The Case for the Single-Senator Veto

Leahy’s office offered several justifications for their interpretation of the blue slip policy. They said that past chairs have played fast and loose with the blue slip, while Leahy has at least been consistent in allowing a single-senator veto in all cases. They warned that Republicans will retaliate if Leahy adopts a less rigid blue slip policy, as they retaliated shortly after Senate Democrats eliminated the GOP’s ability to filibuster most nominees by using other tactics to halt confirmations. And they emphasized the fact that more judges have been confirmed under President Obama than were confirmed by this point in George W. Bush’s presidency.
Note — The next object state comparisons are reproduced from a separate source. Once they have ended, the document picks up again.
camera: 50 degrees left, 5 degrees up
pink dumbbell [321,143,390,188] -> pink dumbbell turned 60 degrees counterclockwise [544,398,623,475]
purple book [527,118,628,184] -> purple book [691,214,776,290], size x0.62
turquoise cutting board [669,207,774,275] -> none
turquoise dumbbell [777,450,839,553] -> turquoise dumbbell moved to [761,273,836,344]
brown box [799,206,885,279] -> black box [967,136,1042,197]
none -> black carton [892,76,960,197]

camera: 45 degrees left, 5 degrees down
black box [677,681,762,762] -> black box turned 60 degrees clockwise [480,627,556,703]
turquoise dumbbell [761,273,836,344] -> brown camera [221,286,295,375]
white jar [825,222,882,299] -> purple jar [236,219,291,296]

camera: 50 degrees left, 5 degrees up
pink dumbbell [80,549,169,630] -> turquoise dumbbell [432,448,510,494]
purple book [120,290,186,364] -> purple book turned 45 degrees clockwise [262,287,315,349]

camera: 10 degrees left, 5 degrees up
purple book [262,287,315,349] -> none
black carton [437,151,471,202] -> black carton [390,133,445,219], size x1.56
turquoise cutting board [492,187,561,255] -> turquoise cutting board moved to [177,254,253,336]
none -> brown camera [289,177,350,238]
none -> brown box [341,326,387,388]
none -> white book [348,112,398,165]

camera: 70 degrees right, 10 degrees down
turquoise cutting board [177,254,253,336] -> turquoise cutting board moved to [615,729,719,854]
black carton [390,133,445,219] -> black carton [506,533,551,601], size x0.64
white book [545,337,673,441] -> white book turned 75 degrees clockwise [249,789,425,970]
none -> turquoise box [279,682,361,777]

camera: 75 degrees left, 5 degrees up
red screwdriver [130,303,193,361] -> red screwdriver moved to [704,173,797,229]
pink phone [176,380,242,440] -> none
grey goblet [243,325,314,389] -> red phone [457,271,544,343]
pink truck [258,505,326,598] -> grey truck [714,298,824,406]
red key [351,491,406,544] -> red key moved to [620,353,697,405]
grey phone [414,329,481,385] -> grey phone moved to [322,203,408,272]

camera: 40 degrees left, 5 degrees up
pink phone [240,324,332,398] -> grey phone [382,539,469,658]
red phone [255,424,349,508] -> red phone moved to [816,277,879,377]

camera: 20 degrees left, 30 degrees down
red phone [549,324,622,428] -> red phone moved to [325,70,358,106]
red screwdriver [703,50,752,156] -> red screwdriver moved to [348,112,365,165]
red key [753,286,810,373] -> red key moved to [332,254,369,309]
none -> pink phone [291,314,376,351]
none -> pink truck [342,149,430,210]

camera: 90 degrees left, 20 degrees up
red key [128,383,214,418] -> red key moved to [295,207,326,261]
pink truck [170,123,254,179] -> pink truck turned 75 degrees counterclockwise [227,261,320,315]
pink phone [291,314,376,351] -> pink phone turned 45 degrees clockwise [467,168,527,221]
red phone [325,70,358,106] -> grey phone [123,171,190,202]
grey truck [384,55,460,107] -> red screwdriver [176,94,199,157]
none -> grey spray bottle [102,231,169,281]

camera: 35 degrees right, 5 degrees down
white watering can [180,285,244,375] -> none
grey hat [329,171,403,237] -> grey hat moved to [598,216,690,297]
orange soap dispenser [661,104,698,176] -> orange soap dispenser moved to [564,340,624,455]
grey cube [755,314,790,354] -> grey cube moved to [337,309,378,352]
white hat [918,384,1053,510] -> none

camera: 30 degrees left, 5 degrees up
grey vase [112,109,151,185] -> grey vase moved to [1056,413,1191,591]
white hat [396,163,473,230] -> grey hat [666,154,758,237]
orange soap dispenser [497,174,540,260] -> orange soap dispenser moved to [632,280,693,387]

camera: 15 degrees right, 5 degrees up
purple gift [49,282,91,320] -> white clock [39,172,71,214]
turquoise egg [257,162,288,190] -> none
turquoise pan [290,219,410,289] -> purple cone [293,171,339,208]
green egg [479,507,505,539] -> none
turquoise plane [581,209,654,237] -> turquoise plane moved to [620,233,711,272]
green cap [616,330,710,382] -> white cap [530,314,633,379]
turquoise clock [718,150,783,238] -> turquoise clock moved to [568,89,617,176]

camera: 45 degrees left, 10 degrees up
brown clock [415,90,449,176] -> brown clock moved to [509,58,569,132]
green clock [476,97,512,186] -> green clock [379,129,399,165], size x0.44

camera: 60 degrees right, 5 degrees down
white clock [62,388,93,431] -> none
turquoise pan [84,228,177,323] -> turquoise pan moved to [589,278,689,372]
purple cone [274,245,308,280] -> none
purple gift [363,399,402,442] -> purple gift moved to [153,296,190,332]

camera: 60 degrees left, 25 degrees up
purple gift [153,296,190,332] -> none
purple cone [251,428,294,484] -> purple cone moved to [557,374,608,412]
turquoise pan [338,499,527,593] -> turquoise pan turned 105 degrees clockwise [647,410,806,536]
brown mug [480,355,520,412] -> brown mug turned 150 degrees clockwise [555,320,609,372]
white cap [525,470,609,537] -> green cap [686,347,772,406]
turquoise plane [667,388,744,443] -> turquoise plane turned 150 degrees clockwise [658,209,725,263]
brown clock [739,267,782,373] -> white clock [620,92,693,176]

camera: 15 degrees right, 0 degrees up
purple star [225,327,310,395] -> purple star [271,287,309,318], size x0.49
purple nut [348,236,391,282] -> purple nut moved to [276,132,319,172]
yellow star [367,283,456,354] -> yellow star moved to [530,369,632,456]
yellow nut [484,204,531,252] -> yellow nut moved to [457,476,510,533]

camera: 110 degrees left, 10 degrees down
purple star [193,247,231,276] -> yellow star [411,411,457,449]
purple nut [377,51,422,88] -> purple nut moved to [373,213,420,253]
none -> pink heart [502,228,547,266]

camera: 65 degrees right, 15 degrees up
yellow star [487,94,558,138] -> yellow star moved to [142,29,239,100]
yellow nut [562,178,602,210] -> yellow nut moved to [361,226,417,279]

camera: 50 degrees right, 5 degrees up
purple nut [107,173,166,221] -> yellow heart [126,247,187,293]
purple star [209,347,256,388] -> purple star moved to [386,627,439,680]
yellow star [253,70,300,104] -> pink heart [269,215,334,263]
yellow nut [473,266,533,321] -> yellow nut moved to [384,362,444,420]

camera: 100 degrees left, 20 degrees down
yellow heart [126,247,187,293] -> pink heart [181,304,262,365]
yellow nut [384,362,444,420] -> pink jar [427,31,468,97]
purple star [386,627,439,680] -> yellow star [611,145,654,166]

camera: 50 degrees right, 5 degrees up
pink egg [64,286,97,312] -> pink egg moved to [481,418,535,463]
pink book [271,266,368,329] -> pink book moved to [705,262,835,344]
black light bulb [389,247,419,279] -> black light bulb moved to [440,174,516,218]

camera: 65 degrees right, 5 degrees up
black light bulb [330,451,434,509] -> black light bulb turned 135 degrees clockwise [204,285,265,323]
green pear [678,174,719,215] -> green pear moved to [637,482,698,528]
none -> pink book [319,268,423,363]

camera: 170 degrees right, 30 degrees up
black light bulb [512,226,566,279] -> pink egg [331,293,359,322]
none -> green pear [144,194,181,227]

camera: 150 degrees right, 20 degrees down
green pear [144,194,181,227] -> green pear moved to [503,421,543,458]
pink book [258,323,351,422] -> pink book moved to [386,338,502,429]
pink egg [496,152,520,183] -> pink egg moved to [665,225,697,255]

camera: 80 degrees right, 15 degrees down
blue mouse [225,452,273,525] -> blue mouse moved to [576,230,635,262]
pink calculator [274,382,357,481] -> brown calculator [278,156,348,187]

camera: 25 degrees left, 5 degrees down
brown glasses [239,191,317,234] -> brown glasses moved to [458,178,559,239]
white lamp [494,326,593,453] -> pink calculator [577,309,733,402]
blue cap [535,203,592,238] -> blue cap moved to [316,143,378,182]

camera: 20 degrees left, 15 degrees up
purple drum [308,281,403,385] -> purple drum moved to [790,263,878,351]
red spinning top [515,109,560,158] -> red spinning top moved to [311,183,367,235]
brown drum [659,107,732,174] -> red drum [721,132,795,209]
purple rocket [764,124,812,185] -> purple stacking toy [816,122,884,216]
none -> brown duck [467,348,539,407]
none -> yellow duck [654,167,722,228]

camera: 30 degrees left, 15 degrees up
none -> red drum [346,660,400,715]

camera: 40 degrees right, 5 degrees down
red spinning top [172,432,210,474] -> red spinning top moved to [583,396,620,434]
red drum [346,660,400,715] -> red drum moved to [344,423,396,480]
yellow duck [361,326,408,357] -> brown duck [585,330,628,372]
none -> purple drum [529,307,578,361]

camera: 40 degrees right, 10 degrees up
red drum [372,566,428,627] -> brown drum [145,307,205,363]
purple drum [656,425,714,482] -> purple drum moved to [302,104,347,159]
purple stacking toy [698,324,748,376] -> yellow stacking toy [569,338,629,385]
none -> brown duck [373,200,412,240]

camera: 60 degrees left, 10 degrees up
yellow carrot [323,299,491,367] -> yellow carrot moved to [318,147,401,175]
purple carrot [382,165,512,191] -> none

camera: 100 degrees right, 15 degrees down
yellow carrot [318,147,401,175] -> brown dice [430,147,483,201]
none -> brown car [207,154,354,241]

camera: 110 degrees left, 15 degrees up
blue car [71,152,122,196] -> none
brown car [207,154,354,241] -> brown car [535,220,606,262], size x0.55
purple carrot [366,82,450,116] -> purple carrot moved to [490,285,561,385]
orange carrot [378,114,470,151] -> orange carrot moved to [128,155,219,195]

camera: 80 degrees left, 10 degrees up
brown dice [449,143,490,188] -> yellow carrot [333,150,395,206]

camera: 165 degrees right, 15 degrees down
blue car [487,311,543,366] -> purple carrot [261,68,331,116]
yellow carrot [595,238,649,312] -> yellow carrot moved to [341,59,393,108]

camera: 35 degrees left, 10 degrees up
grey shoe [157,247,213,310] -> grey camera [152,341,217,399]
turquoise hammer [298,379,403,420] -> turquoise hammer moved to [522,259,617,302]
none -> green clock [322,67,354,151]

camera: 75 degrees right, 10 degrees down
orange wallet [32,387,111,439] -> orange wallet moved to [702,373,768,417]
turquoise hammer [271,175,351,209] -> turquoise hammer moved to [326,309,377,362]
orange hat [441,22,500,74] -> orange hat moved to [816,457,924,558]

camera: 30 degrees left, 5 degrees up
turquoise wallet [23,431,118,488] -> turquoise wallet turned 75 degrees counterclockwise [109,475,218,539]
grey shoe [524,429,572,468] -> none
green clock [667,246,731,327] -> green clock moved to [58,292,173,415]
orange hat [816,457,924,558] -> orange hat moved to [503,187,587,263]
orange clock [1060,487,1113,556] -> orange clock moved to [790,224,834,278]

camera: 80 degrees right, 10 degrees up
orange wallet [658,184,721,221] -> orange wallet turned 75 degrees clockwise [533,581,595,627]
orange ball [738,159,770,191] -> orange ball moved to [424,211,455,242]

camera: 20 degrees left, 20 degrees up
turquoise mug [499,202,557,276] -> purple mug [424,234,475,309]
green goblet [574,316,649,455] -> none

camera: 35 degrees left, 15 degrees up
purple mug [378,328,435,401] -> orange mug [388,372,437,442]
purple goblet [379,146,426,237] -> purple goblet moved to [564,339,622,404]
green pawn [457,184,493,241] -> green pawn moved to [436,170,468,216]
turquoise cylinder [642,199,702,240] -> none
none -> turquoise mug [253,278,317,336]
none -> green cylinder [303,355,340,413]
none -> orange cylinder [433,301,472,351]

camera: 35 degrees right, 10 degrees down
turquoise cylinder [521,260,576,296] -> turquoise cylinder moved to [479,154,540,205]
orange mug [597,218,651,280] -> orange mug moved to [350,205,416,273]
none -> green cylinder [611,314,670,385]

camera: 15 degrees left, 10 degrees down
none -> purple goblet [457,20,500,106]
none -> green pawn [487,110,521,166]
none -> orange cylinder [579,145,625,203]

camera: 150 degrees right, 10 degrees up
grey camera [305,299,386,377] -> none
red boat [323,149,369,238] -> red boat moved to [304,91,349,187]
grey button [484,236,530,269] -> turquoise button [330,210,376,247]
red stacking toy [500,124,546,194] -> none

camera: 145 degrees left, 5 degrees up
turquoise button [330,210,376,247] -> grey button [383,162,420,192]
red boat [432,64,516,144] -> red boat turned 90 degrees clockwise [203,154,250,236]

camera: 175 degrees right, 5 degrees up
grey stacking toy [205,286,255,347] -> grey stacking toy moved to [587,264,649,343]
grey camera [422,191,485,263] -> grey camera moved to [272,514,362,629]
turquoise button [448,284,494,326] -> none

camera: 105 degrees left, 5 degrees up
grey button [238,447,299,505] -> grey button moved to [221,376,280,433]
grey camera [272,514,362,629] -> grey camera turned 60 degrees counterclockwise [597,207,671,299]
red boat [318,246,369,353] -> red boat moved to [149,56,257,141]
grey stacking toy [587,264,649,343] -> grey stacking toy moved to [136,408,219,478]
A central justification for the single-senator veto, however, is that it is of use to Republicans and Democrats. Leahy spokesperson Jessica Brady listed several Bush nominees — James Rogan, Carolyn Kuhl, Henry Saad, Terrance Boyle, Gene Pratter and Claude Allen — who were held up by blue slip problems. Kuhl, for example, sided with a doctor when she was a California trial judge who invited a drug company salesman to watch a woman’s breast exam. According to Kuhl, the woman did not have a “reasonable expectation of privacy” during her breast exam because she did not explicitly object to the drug salesman’s presence.

But in the 2002 election, Democrats lost their majority in the Senate and Hatch became judiciary chair. Hatch did not honor Feinstein and Boxer’s blue slips. — he gave Kuhl a committee hearing anyway. Though Kuhl was eventually defeated on the floor by a Democratic filibuster, the fact that she was not ultimately confirmed had little to do with the blue slip.

There is nothing inherently liberal or conservative about this rule. Eastland and his fellow segregationists wielded it to thwart Brown. Modern day Republicans can wield it to thwart Roe, or to force President Obama to nominate Republicans as the price of confirming Democrats. But there’s nothing preventing a Democratic Senator from also turning the Eastland’s rule against a Republican president.

Except that, if four years from now the United States is looking at President Rand Paul and Senate Judiciary Chair Chuck Grassley, the question of whether Chairman Grassley honors the single-senator veto will not be up to anyone other than Grassley himself. Given the fact that nearly every single senator who chaired the Judiciary Committee in the past has not honored this practice, there is little reason to believe that Grassley will support a single-senator veto.